---------- Raw data ----------

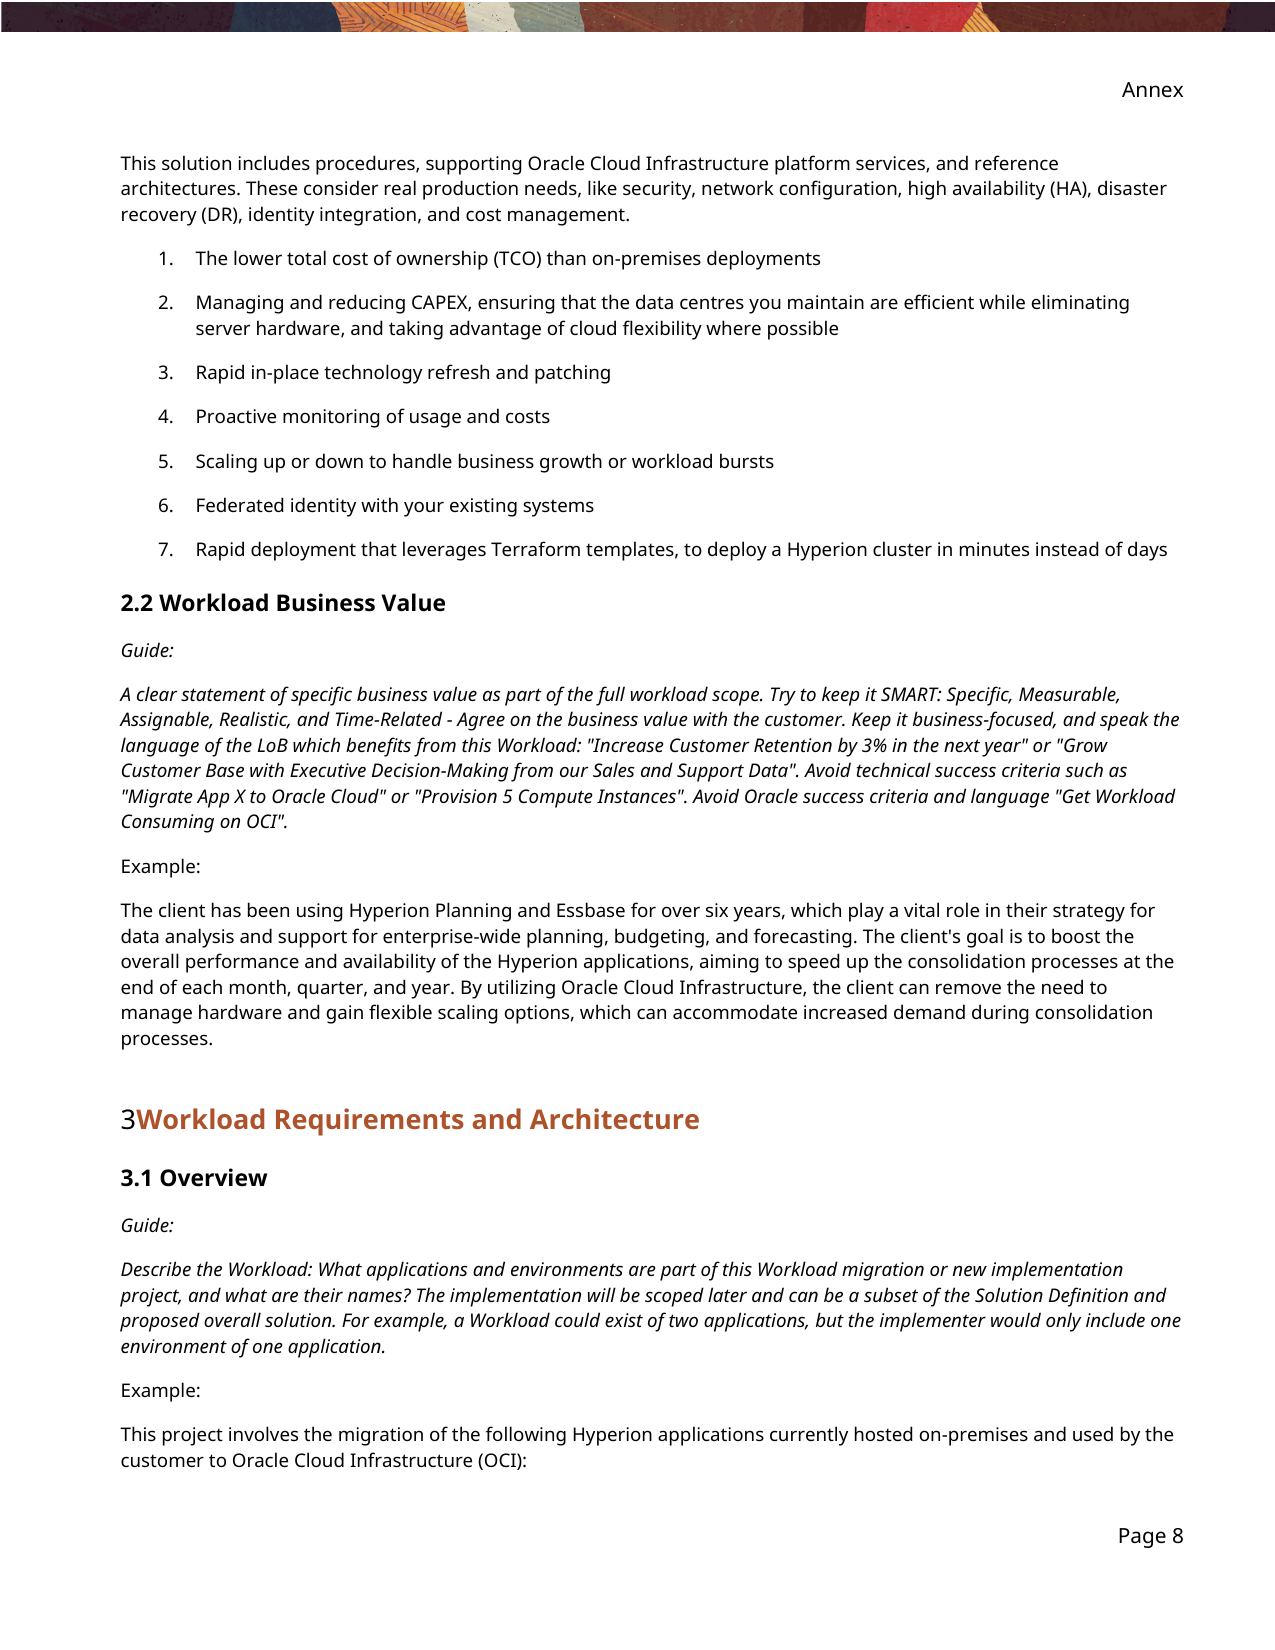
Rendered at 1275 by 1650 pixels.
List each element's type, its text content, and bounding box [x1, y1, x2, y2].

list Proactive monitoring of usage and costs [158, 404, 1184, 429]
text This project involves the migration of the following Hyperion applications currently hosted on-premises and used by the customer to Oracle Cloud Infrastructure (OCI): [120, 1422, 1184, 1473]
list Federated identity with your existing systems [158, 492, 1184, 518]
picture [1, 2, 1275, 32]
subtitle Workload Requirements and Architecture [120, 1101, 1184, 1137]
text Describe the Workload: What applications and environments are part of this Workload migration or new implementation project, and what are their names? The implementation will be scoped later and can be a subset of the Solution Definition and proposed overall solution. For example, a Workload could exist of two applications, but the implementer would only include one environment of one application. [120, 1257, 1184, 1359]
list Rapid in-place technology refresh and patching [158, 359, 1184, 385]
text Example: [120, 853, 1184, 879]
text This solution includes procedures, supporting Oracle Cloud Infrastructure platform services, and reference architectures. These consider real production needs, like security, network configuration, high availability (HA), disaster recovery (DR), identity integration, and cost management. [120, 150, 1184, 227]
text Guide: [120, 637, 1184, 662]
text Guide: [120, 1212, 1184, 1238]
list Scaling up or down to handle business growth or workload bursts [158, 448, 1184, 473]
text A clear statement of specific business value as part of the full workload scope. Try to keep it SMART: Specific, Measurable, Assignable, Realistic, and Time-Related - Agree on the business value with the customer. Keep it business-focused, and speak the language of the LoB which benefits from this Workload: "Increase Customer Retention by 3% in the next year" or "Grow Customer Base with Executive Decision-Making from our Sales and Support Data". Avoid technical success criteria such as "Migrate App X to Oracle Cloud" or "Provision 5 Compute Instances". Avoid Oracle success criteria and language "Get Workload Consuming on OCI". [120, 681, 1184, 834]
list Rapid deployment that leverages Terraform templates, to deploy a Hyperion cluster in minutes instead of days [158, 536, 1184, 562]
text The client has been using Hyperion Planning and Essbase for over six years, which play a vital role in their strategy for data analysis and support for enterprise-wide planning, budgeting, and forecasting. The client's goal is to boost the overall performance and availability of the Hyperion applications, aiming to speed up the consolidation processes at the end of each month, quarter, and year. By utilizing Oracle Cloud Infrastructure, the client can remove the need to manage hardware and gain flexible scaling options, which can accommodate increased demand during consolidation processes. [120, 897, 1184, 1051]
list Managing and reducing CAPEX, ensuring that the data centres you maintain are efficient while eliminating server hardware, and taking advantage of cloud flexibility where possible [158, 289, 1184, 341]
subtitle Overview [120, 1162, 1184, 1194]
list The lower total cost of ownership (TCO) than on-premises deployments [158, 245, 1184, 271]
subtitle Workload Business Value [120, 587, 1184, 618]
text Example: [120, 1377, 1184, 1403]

----------

**Exercise brief**. Repeat each entry exactly as given; no pictures belong in the copy.

**Answer for this exercise**.
Rendered at 1275 by 1650 pixels.
List each element's type, its text content, and bounding box [x1, y1, x2, y2].

list Proactive monitoring of usage and costs [158, 404, 1184, 429]
text This project involves the migration of the following Hyperion applications currently hosted on-premises and used by the customer to Oracle Cloud Infrastructure (OCI): [120, 1422, 1184, 1473]
list Federated identity with your existing systems [158, 492, 1184, 518]
picture [1, 2, 1275, 32]
subtitle Workload Requirements and Architecture [120, 1101, 1184, 1137]
text Describe the Workload: What applications and environments are part of this Workload migration or new implementation project, and what are their names? The implementation will be scoped later and can be a subset of the Solution Definition and proposed overall solution. For example, a Workload could exist of two applications, but the implementer would only include one environment of one application. [120, 1257, 1184, 1359]
list Rapid in-place technology refresh and patching [158, 359, 1184, 385]
text Example: [120, 853, 1184, 879]
text This solution includes procedures, supporting Oracle Cloud Infrastructure platform services, and reference architectures. These consider real production needs, like security, network configuration, high availability (HA), disaster recovery (DR), identity integration, and cost management. [120, 150, 1184, 227]
text Guide: [120, 637, 1184, 662]
text Guide: [120, 1212, 1184, 1238]
list Scaling up or down to handle business growth or workload bursts [158, 448, 1184, 473]
text A clear statement of specific business value as part of the full workload scope. Try to keep it SMART: Specific, Measurable, Assignable, Realistic, and Time-Related - Agree on the business value with the customer. Keep it business-focused, and speak the language of the LoB which benefits from this Workload: "Increase Customer Retention by 3% in the next year" or "Grow Customer Base with Executive Decision-Making from our Sales and Support Data". Avoid technical success criteria such as "Migrate App X to Oracle Cloud" or "Provision 5 Compute Instances". Avoid Oracle success criteria and language "Get Workload Consuming on OCI". [120, 681, 1184, 834]
list Rapid deployment that leverages Terraform templates, to deploy a Hyperion cluster in minutes instead of days [158, 536, 1184, 562]
text The client has been using Hyperion Planning and Essbase for over six years, which play a vital role in their strategy for data analysis and support for enterprise-wide planning, budgeting, and forecasting. The client's goal is to boost the overall performance and availability of the Hyperion applications, aiming to speed up the consolidation processes at the end of each month, quarter, and year. By utilizing Oracle Cloud Infrastructure, the client can remove the need to manage hardware and gain flexible scaling options, which can accommodate increased demand during consolidation processes. [120, 897, 1184, 1051]
list Managing and reducing CAPEX, ensuring that the data centres you maintain are efficient while eliminating server hardware, and taking advantage of cloud flexibility where possible [158, 289, 1184, 341]
subtitle Overview [120, 1162, 1184, 1194]
list The lower total cost of ownership (TCO) than on-premises deployments [158, 245, 1184, 271]
subtitle Workload Business Value [120, 587, 1184, 618]
text Example: [120, 1377, 1184, 1403]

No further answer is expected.